Noëla Malard, restorer, welcomes members of the Musée de l’Homme network to Beaupouyet

Raymond Malard, her son, testifies: « René Sénéchal [a member of the network] came twice a month, each time with about twenty people. They arrived at our house at night by crossing the demarcation line on foot. We had a dog that slept in the kitchen. When he started to growl, my mother would say: « It’s Sénéchal who’s coming. « A few minutes later, there was a knock on the door. The arrivals would go into the ballroom and soup would be brought to them. They slept there, on mattresses that had been used by the Alsatians a few months earlier. They left the next morning. I don’t know how Sénéchal got our address, but he would come to our house in complete confidence.

Noëla Malard.

German provocations on the demarcation line

« Arriving on the Villefranche [de-Lonchat] road, we were approaching the roadblock ‘at the Carsac post’ when we saw a German patrol consisting of two men. Immediately they called out to us in German […]. I answered them in German, which seemed to surprise them, and asked them what they wanted. They told me that we had no right to pass along this road, which was in the occupied zone, and that the sign had been… torn down, which they said must be in a place they vaguely pointed out. […] As [one of the two] continued to be on familiar terms with me, I asked him if he knew who he was dealing with and that he only had to be polite to me. […] He said to me: ‘Even if you are the relative of the Emperor of China, I don’t care. Report of the Brigadier

chief of customs at the Saint-Rémy-sur-Lidoire post, October 1940.

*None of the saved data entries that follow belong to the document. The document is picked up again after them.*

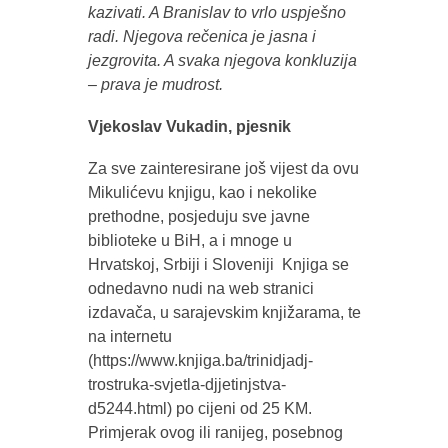
kazivati. A Branislav to vrlo uspješno
radi. Njegova rečenica je jasna i
jezgrovita. A svaka njegova konkluzija
– prava je mudrost.
Vjekoslav Vukadin, pjesnik
Za sve zainteresirane još vijest da ovu
Mikulićevu knjigu, kao i nekolike
prethodne, posjeduju sve javne
biblioteke u BiH, a i mnoge u
Hrvatskoj, Srbiji i Sloveniji Knjiga se
odnedavno nudi na web stranici
izdavača, u sarajevskim knjižarama, te
na internetu
(https://www.knjiga.ba/trinidjadj-
trostruka-svjetla-djjetinjstva-
d5244.html) po cijeni od 25 KM.
Primjerak ovog ili ranijeg, posebnog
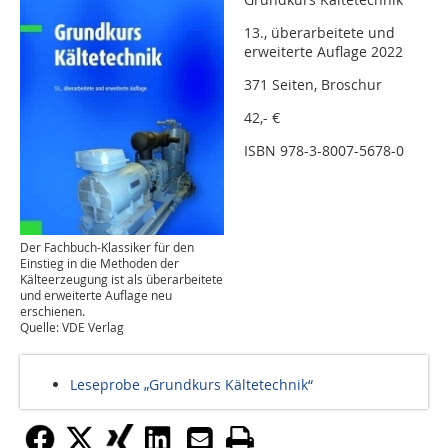
13., überarbeitete und
erweiterte Auflage 2022
371 Seiten, Broschur
42,- €
ISBN 978-3-8007-5678-0
Der Fachbuch-Klassiker für den
Einstieg in die Methoden der
Kälteerzeugung ist als überarbeitete
und erweiterte Auflage neu
erschienen.
Quelle: VDE Verlag
Leseprobe „Grundkurs Kältetechnik“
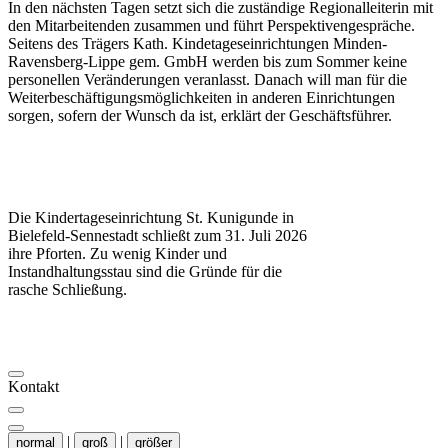
In den nächsten Tagen setzt sich die zuständige Regionalleiterin mit
den Mitarbeitenden zusammen und führt Perspektivengespräche.
Seitens des Trägers Kath. Kindetageseinrichtungen Minden-
Ravensberg-Lippe gem. GmbH werden bis zum Sommer keine
personellen Veränderungen veranlasst. Danach will man für die
Weiterbeschäftigungsmöglichkeiten in anderen Einrichtungen
sorgen, sofern der Wunsch da ist, erklärt der Geschäftsführer.
Die Kindertageseinrichtung St. Kunigunde in
Bielefeld-Sennestadt schließt zum 31. Juli 2026
ihre Pforten. Zu wenig Kinder und
Instandhaltungsstau sind die Gründe für die
rasche Schließung.
Kontakt
|
|
normal
groß
größer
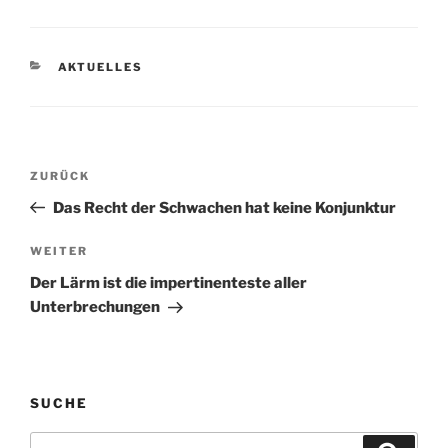
KATEGORIEN
AKTUELLES
Beitragsnavigation
Vorheriger
ZURÜCK
Beitrag
Das Recht der Schwachen hat keine Konjunktur
Nächster
WEITER
Beitrag
Der Lärm ist die impertinenteste aller
Unterbrechungen
SUCHE
Suchen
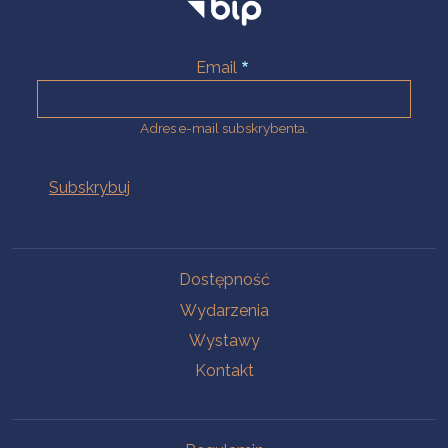
Email
Adres e-mail subskrybenta.
Na skróty
Dostępność
Wydarzenia
Wystawy
Kontakt
Na skróty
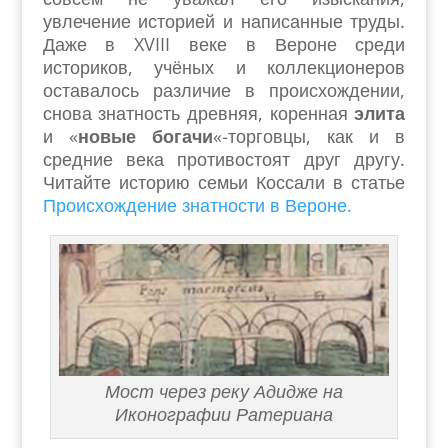
увлечение историей и написанные труды.
Даже в XVIII веке в Вероне среди
историков, учёных и коллекционеров
оставалось различие в происхождении,
снова знатность древняя, коренная
элита
и «
новые богачи
«-торговцы, как и в
средние века противостоят друг другу.
Читайте историю семьи Коссали в статье
Происхождение знатности в Вероне.
Мост через реку Адидже на
Иконографии Ратериана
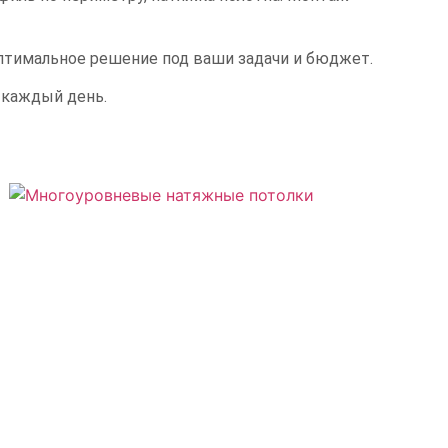
птимальное решение под ваши задачи и бюджет.
 каждый день.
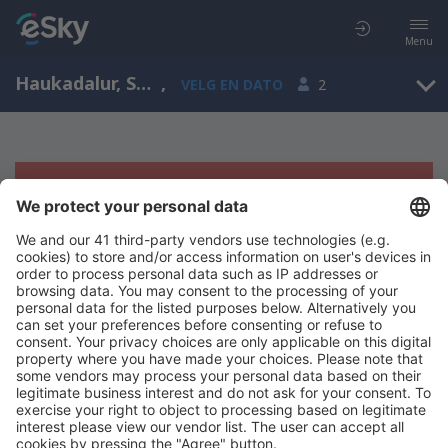
Menu
Haukadalur, Southern Region, Island
,
VELG EN DATO
2
Beklager, søket ga ingen resultater
Prøv å søk etter andre kriterier
Copyright © eSkyTravel.no. Alle rettigheter forbeholdt.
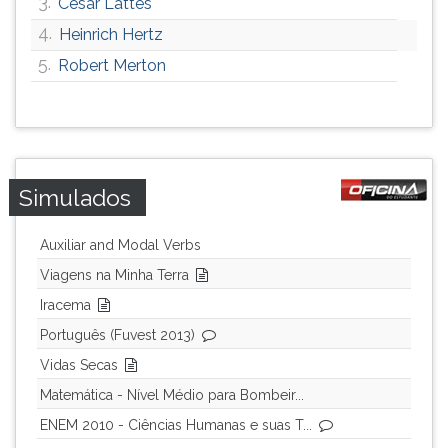
3.
César Lattes
4.
Heinrich Hertz
5.
Robert Merton
Simulados
Auxiliar and Modal Verbs
Viagens na Minha Terra
Iracema
Português (Fuvest 2013)
Vidas Secas
Matemática - Nível Médio para Bombeir...
ENEM 2010 - Ciências Humanas e suas T...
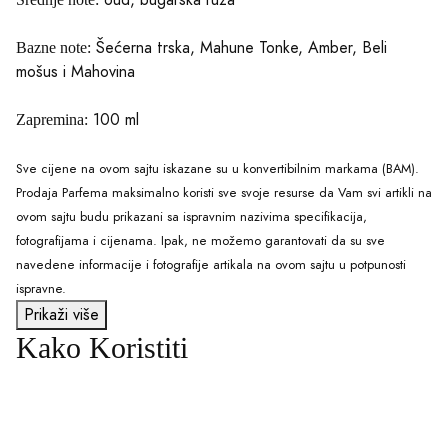
oud, bugarska ruža
Šećerna trska, Mahune Tonke, Amber, Beli
Bazne note:
mošus i Mahovina
100 ml
Zapremina:
Sve cijene na ovom sajtu iskazane su u konvertibilnim markama (BAM).
Prodaja Parfema maksimalno koristi sve svoje resurse da Vam svi artikli na
ovom sajtu budu prikazani sa ispravnim nazivima specifikacija,
fotografijama i cijenama. Ipak, ne možemo garantovati da su sve
navedene informacije i fotografije artikala na ovom sajtu u potpunosti
ispravne.
Prikaži više
Kako Koristiti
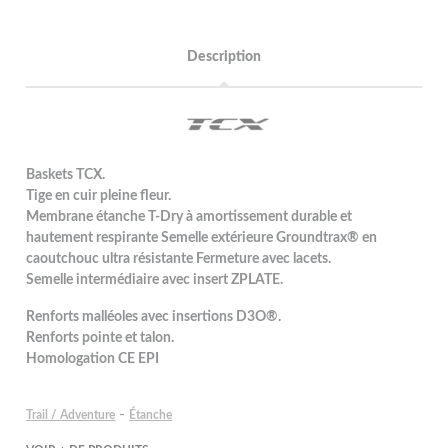
Description
Baskets TCX.
Tige en cuir pleine fleur.
Membrane étanche T-Dry à amortissement durable et
hautement respirante Semelle extérieure Groundtrax® en
caoutchouc ultra résistante Fermeture avec lacets.
Semelle intermédiaire avec insert ZPLATE.
Renforts malléoles avec insertions D3O®.
Renforts pointe et talon.
Homologation CE EPI
-
Trail / Adventure
Étanche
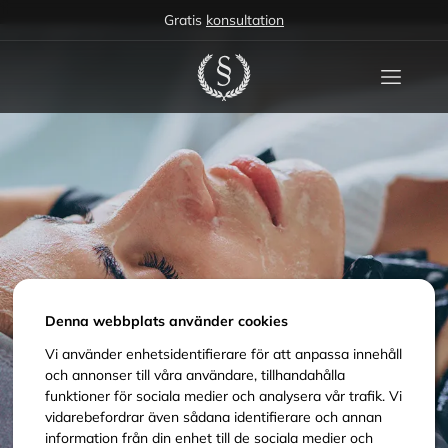
Gratis
konsultation
Denna webbplats använder cookies
Vi använder enhetsidentifierare för att anpassa innehåll
och annonser till våra användare, tillhandahålla
funktioner för sociala medier och analysera vår trafik. Vi
vidarebefordrar även sådana identifierare och annan
information från din enhet till de sociala medier och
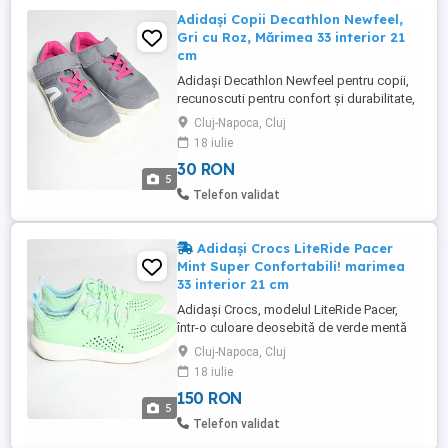
Adidași Copii Decathlon Newfeel,
Gri cu Roz, Mărimea 33 interior 21
cm
Adidași Decathlon Newfeel pentru copii,
recunoscuti pentru confort și durabilitate,
ideali pentru sport, alergare, educație
Cluj-Napoca, Cluj
fizică sau purtare zilnică Mărimea 33
18 iulie
interior 21 cm Design: Modern, unisex
30 RON
fete. Material: Plasă respirabilă (mesh)
5
care previne transpirația piciorului. Sistem
Telefon validat
închidere: Mixt ...
Adidași Crocs LiteRide Pacer
Mint Super Confortabili! marimea
33 interior 21 cm
Adidași Crocs, modelul LiteRide Pacer,
într-o culoare deosebită de verde mentă
(mint green). Marimea 33 interior 21 cm. In
Cluj-Napoca, Cluj
stare foarte buna, fara defecte. Sunt
18 iulie
incredibil de ușori, flexibili și confortabili,
150 RON
perfecți pentru zilele lungi, plimbări sau
5
activități de zi cu zi. Materialul exterior
Telefon validat
Matlite ...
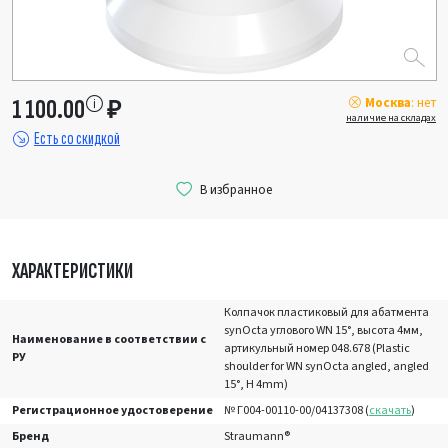
Москва
: нет
1 100.00
₽
наличие на складах
Есть со скидкой
ХАРАКТЕРИСТИКИ
Колпачок пластиковый для абатмента
synOcta углового WN 15°, высота 4мм,
Наименование в соответствии с
артикульный номер 048.678 (Plastic
РУ
shoulder for WN synOcta angled, angled
15°, H 4mm)
Регистрационное удостоверение
№ Г004-00110-00/04137308 (
скачать
)
Бренд
Straumann®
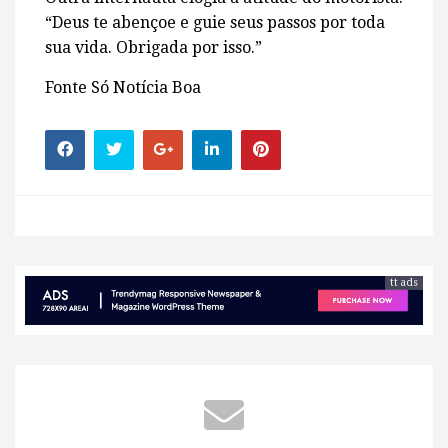
“Deus te abençoe e guie seus passos por toda
sua vida. Obrigada por isso.”
Fonte Só Notícia Boa
tt ads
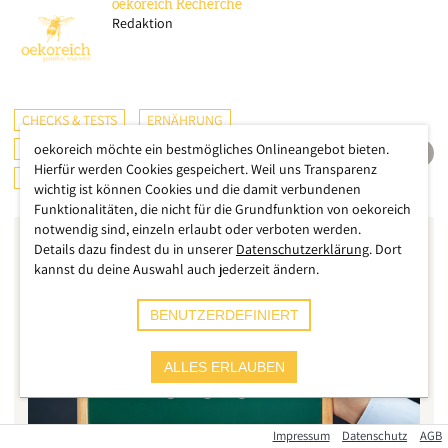
oekoreich
Recherche
Redaktion
CHECKS & TESTS
ERNÄHRUNG
KONSUMENTENSCHUTZ
oekoreich möchte ein bestmögliches Onlineangebot bieten.
ÖSTERREICH
Hierfür werden Cookies gespeichert. Weil uns Transparenz
DEUTSCHLAND
wichtig ist können Cookies und die damit verbundenen
Funktionalitäten, die nicht für die Grundfunktion von oekoreich
notwendig sind, einzeln erlaubt oder verboten werden.
Details dazu findest du in unserer
Datenschutzerklärung
. Dort
kannst du deine Auswahl auch jederzeit ändern.
BENUTZERDEFINIERT
ALLES ERLAUBEN
Impressum
Datenschutz
AGB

The beginnings of Fernande Escudié’s activity as a border-crosser, a tobacconist in Montpon

« My older brother, Gaston, lived in Bordeaux. He worked in the branch of a luxury fabric shop that belonged to a Jewish owner. The main shop was in Paris. In the autumn of 1940, my brother asked me to take the manager to the free zone. The man arrived one day with a fishing rod and a bag to give the impression that he was a Jew. I asked for help from a military friend who lived in Mussidan, but whose parents lived in Saint-Barthélémy-de-Bellegarde. He was riding a motorbike and knew perfectly well the places to cross the line at night in Saint-Barthélémy-de-Bellegarde. The crossing was carried out without any problem. Then my brother asked me if I could get other Jews through.